#### Texte fourni
——————

Le geste patrimonial reste cependant conventionnel. Sa politique n’est pas en rupture avec la pratique en usage dans les sites de conservation qui met le passé à distance, nomme et classifie les objets selon des « stratégies encyclopédiques » redevables de la généalogie des musées de la modernité occidentale (Findlen, 2004 [1989]). Encadré par les figurations d’autres périodes séparées, l’esclavage n’est que l’un de ces espaces temporels sans retentissement ou prolongement ultérieurs.
Dans ces musées qui couvrent donc, à la différence de l’exposition muséale de Bristol, plusieurs périodes, on retrouve le paradoxe de l’aveuglement décrit par Preziosi (2004 [1996] où ce qui est rendu visible rend autre chose invisible. Cette invisibilité est rendue probante par des lapsus, des écarts de langage involontaires, ou encore des actes manqués qui font que l’objectif de l’énonciation – l’esclavage – n’est pas atteint. D’une manière ou d’une autre, le musée laisse l’objet dont il voudrait parler être submergé par « autre chose ». Ces plongeons dans des diversions qui peuvent aussi être des falsifications décentrent le regard sur l’esclavage, oblitèrent ses dimensions constitutives et créent, au final, une visibilité en trompe-l’il.

——————

#### Données sources
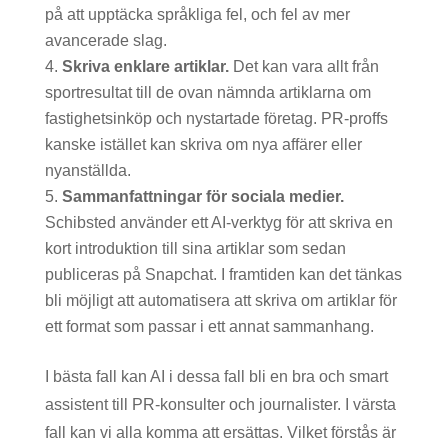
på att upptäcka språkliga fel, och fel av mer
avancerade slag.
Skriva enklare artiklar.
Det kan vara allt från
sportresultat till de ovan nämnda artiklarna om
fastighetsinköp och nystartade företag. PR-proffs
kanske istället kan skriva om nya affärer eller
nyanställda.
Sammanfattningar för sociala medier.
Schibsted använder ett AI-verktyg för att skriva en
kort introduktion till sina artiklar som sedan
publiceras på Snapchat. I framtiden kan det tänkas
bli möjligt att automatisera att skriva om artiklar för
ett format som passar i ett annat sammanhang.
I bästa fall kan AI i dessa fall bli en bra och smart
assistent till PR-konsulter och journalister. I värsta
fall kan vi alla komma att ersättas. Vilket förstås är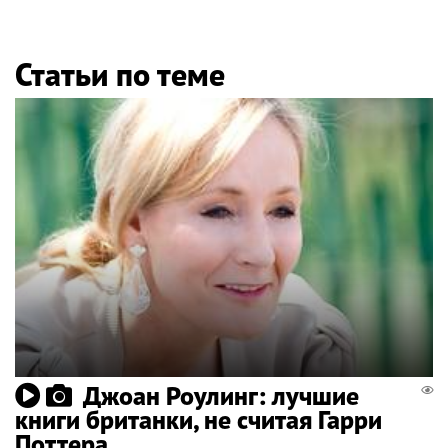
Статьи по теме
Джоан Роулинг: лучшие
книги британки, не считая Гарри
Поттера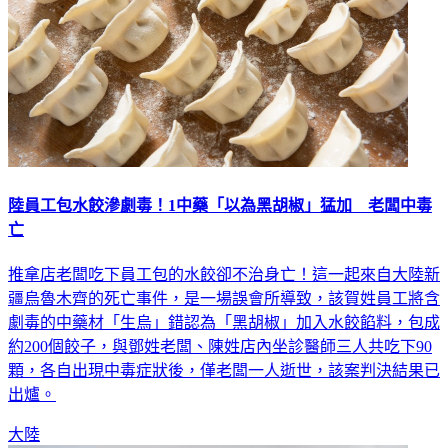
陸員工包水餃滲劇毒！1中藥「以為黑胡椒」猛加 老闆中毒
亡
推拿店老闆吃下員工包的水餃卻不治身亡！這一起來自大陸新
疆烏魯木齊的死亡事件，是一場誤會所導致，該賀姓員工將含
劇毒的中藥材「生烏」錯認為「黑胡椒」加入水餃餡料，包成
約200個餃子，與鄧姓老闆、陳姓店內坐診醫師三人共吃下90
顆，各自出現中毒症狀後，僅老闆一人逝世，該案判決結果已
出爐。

——————

#### Consignes
(A) Traduisez en anglais la phrase suivante du texte sur les musées et l'esclavage : « Encadré par les figurations d’autres périodes séparées, l’esclavage n’est que l’un de ces espaces temporels sans retentissement ou prolongement ultérieurs. »
(B) Poursuivez le texte sur l'exposition de l'esclavage dans les musées en reprenant après sa dernière phrase.

#### Corrigé
(A) Framed by the depictions of other, separate periods, slavery is merely one of those time spans with no subsequent resonance or extension.

(B)
Dans ces musées, on peine à dire l’esclavage et sa violence, comme s’il fallait s’en débarrasser au plus vite. L’anthropologue Richard Price (2001, p. 59-60) a noté cet évitement en affirmant que l’on pouvait parler de l’esclavage sans en parler vraiment « comme si l’exposition avait en charge de commémorer un crime contre l’humanité qui bien sûr s’est produit, mais s’est produit ailleurs ».
On sait depuis l’étude de Benedict Anderson (1983) que les Musées occupent une place de choix dans la construction nationale en dressant les généalogies du Même et de l’Autre. La scénographie muséale s’enracine dans la tradition occidentale, les pratiques de conservation servant comme le dit Marc Guillaume (1990, p. 18) de « réservoir pour alimenter les fictions d’histoire que l’on construit à propos du passé ».
La pratique de séparation entre le passé et le présent serait « le mythe fondateur de la modernité » nous dit encore Marc Guillaume (ibid., p. 16). Cette démarche sert la proclamation identitaire à partir du moment où ces traces dévolues à incarner le passé sont sélectionnées et organisées en un récit clarifié de la trajectoire collective.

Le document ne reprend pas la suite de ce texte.